I’m sure Nygard is paid very well to not care.
If the plaintiffs have no standing then why is everybody here? I’m sure that question was settled long ago. More time wasting, confusing bafflegab. If I were the judge I would start to cranky when I hear crap like that.
Got so annoyed that I forgot the word “get” above.
I think people have a reasonable expectation of privacy over their banking information! Now the government is arguing that it is not applicable to regulatory contexts. Judge is questioning that position.
Nygard just babbles and obfuscates and meanders around. She just admitted seizure is taking place, and now is trying say why it’s okay. The judge should say “get to the point” instead of tolerating this time wasting.
If, in a non-IGA world, privacy rights forbid banks from sending customer info to a foreign government without the customer’s consent, then does the IGA somehow magically make those same privacy rights disappear?
Her entire arguement is going to boil down to:
The charter does not apply because we need this information to avoid a theoretical construed economic disaster.
The charter does not apply because because the rest of the world does it.
Nononymous – Canada uses Wider Approach CRS, if I recall correctly?
If Canada’s FATCA-implementing legislation was rendered illegal by a court ruling, would banks still be able to treat US-born accountholders as reportable to the CRA?
Nygard says Common Reporting has conditioned everyone to a ( my words) ” lowering of privacy expectations about our banking info, since it happened before the IGA.” So no issue with search and seizure violations.
We are spinning in circular arguments now.
Did Nygard have a Nancy Pelosi moment? (“You have to pass the legislation before you can know what is in it.”) We have to collect every bit of information so we know if we need it or not.

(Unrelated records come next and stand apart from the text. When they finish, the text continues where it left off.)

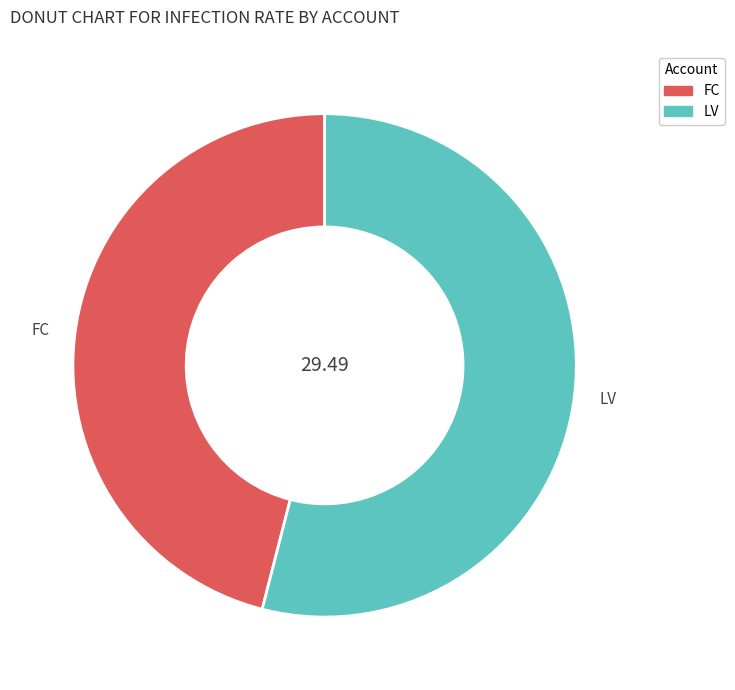

The FC slice represents 46% of the pie. True or false?

True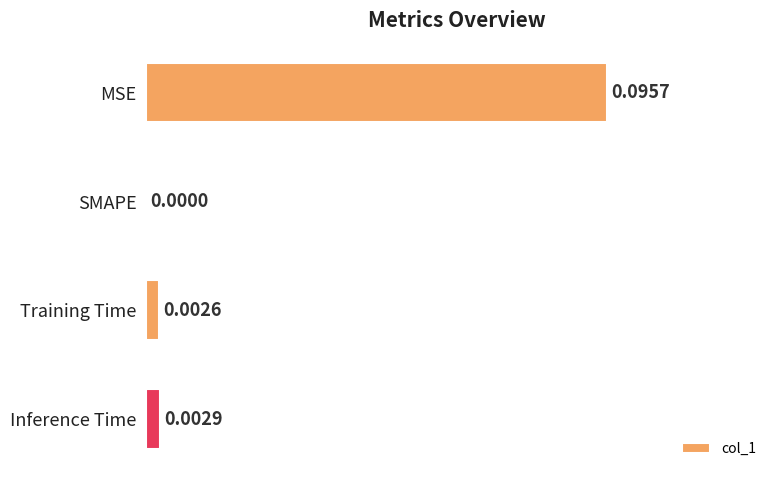

Which category has the highest value across all series?

MSE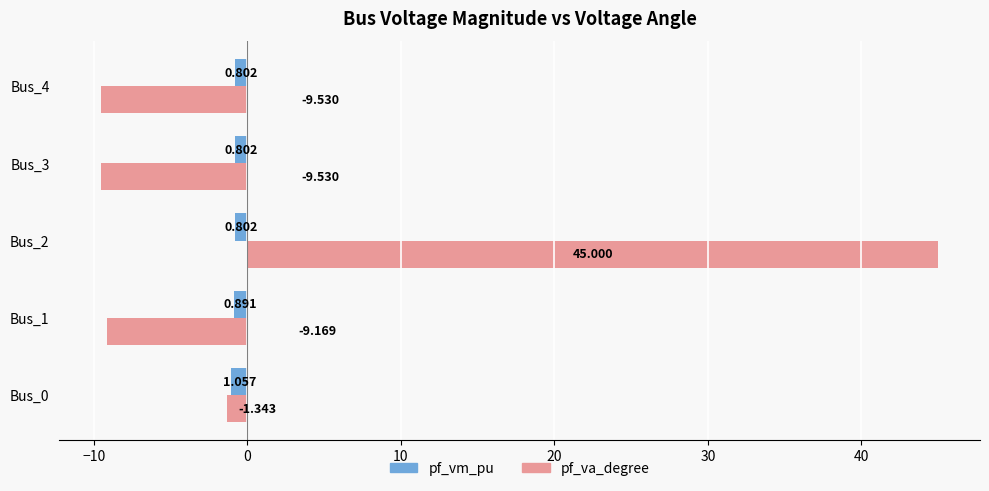

Which series has the largest range (max minus min)?

pf_va_degree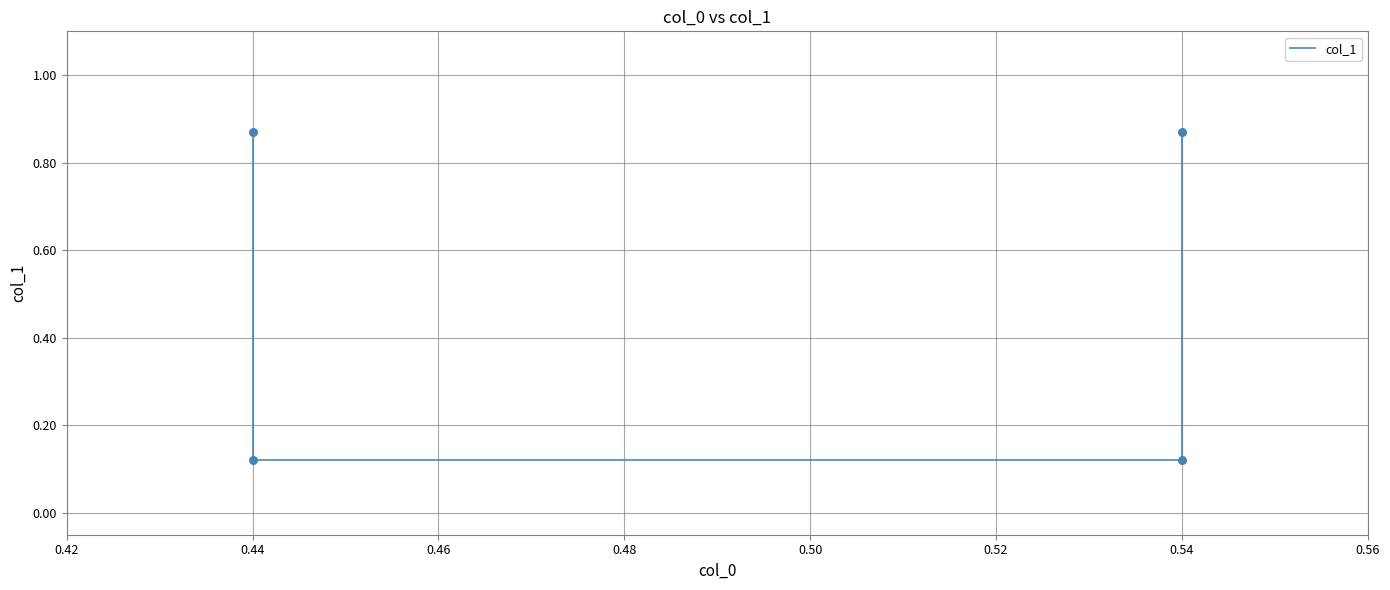

Which has a higher value, 0.54 or 0.44?

0.54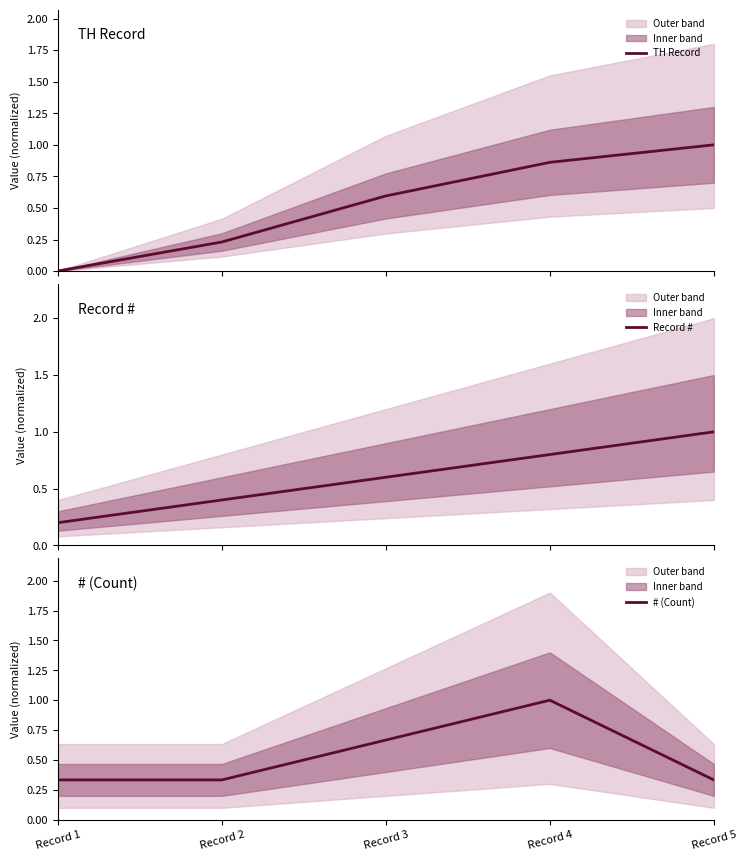

Between Record 2 and Record 5, which is larger?

Record 5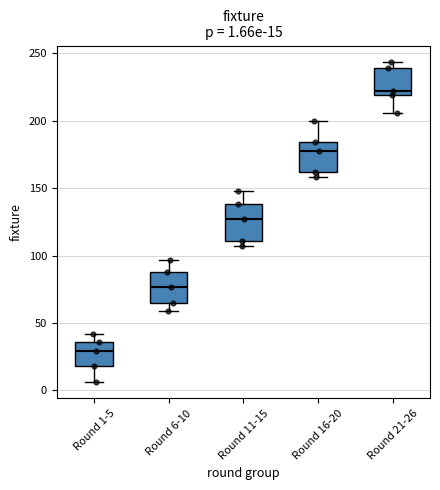

Which box has the lowest median line?

Round 1-5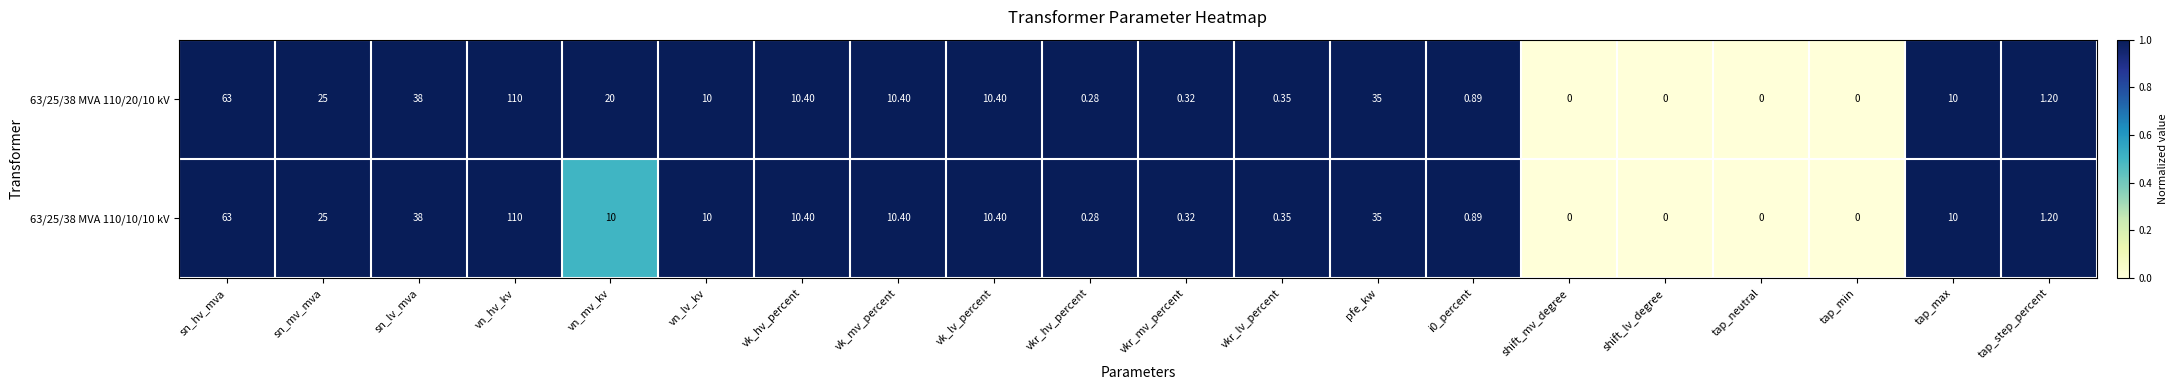

At which label is 63/25/38 MVA 110/20/10 kV closest to 55?

sn_hv_mva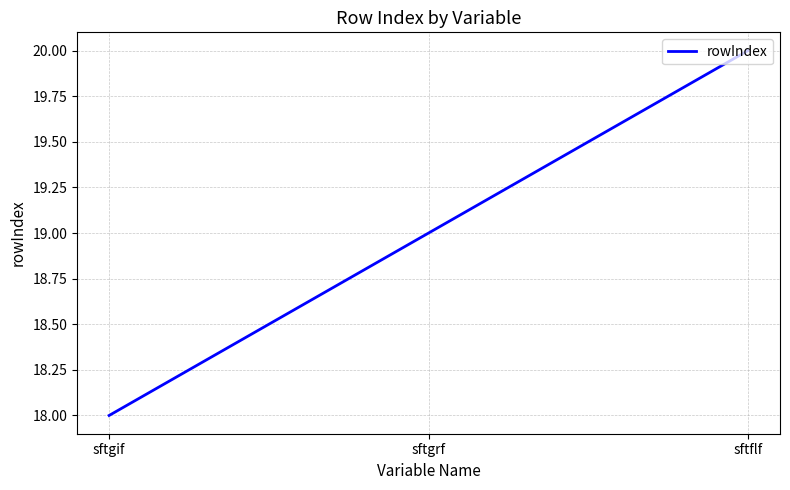

Reading right to left, transcribe all the data shown in this chart.

20	19	18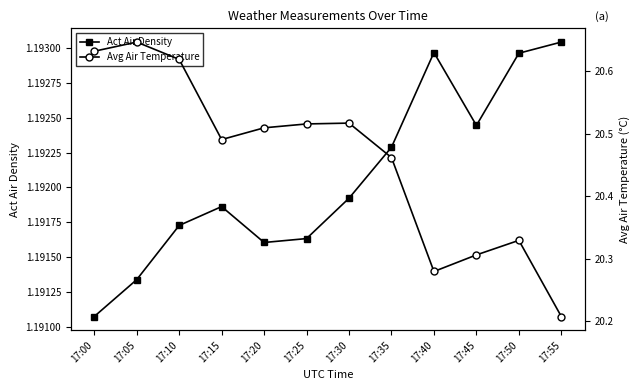

What is the difference between the maximum and minimum values in the Avg Air Temperature series?

0.4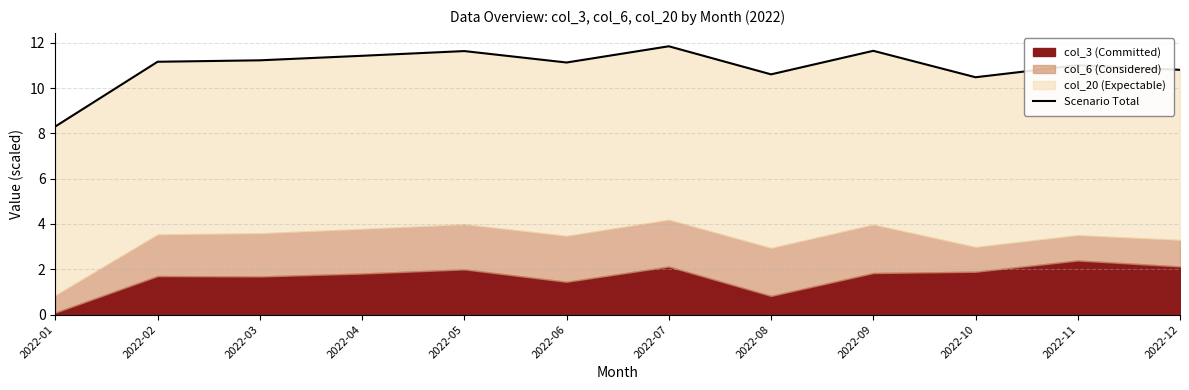

What is the greatest value displayed?

11.8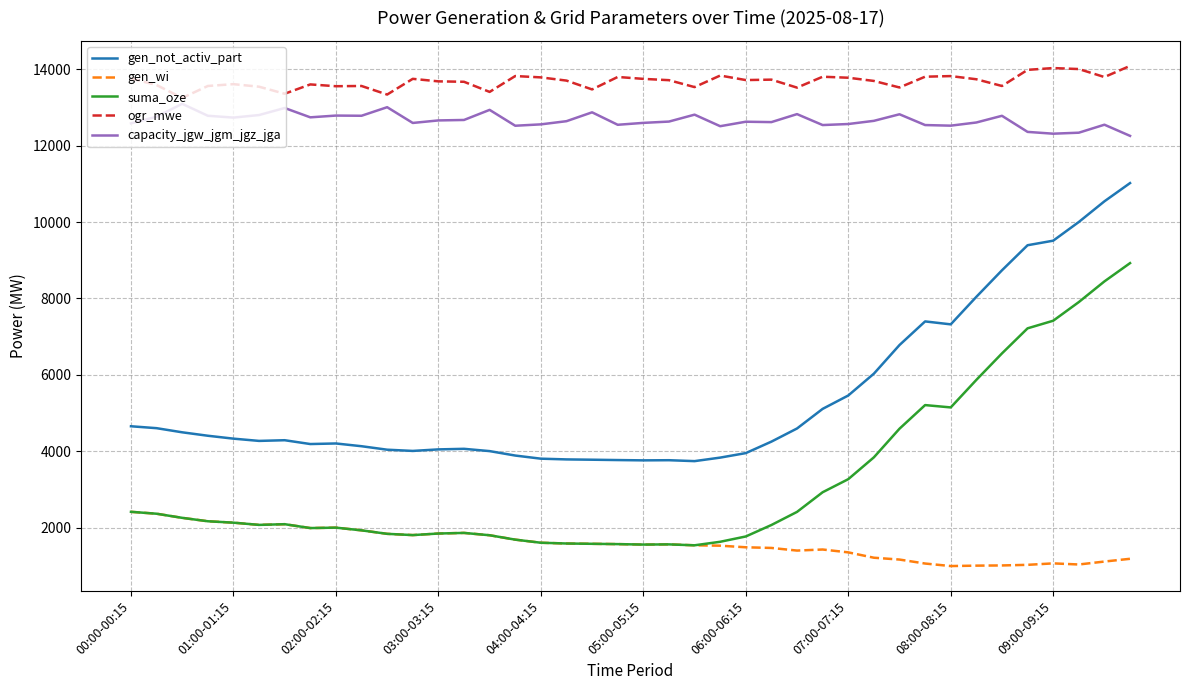

What are all the series names shown in the legend?

gen_not_activ_part, gen_wi, suma_oze, ogr_mwe, capacity_jgw_jgm_jgz_jga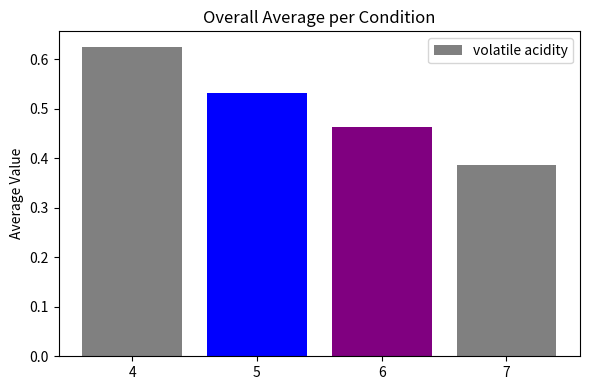

How many bars are there in total?

4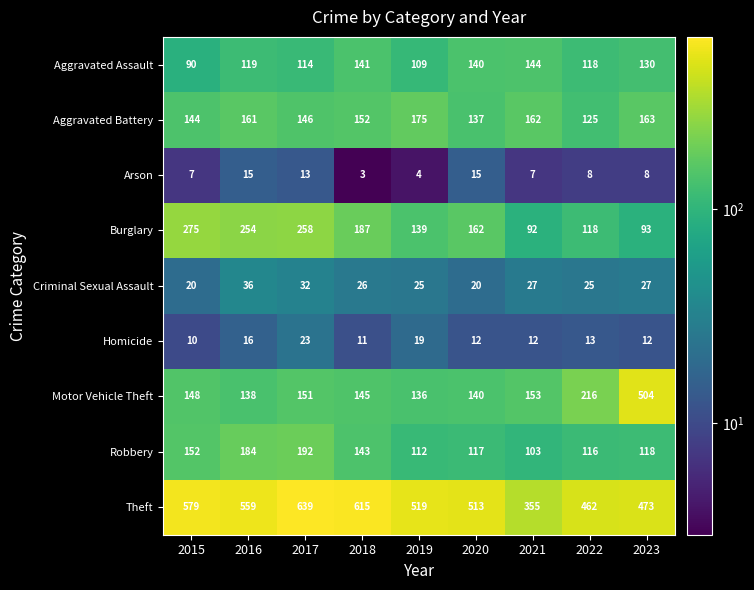

Which series changed the most between 2019 and 2023?

Motor Vehicle Theft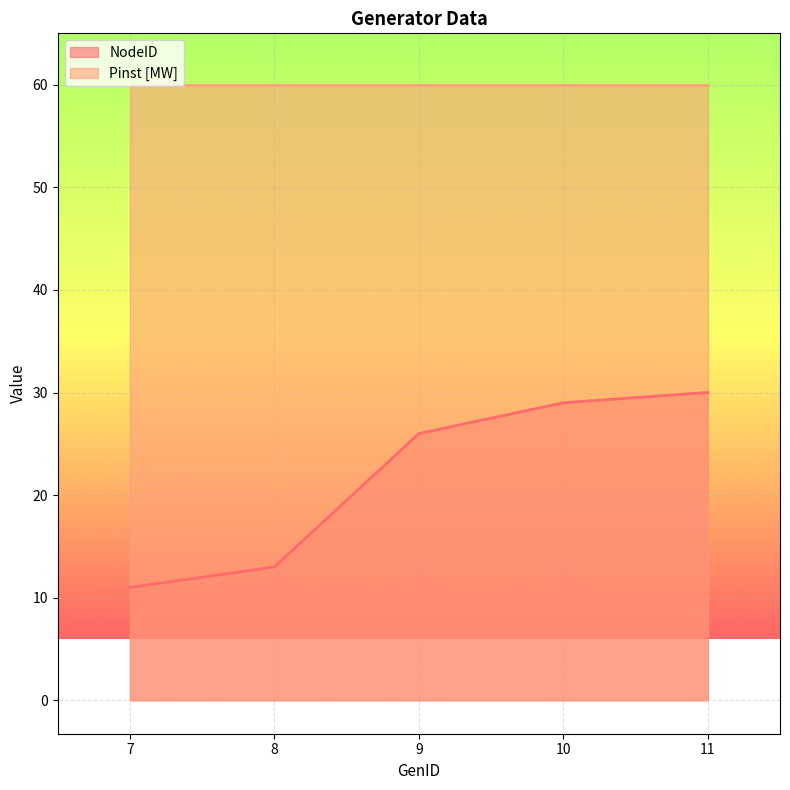

Approximately how many times larger is the value at 8 compared to 11?

0.4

I think the entire thing is about the discrimination in that different standards apply to a sub group is Canadians. Will she even go in to this? I seriously doubt it, because she has done everything possible to try and hide the differences:
Amount and type of information, indicia.
If the IRS were only sent the same information as the CRS gets, based upon the indicia the CRS uses, there would be no discrimination
i’m very sure that the situation for US persons in Canada with no relationship to the US would not have a problem, because seriously, would they be using a US address or telephone number? I would have been perfectly fine with CRS conditions, because my only connection was my citizenship.
@plaxy
I don’t know. You’ve got me there.
For example, Eritrea. They have CBT. Say they have signed on to CRS (don’t know): they would still only have the income reported based on residence indicia.
Go to extremes: say Germany started with CBT and a German / Canadian dual (German citizen residing there) had an account in Canada they would still only have the actual income reportes based on residence indicia. Despite CBT, because that is all CRS does and it for everyone: citizen, resident, non-resident. That is NOT what the IGA does, it enumerates a group to be singled out for special treatment to their disadvantage. Period.
CRS implemented July 1, 2017.
FATCA implemented July 1, 2014.
Why do they keep using Canada’s anniversary to implement anti-sovereignty measures?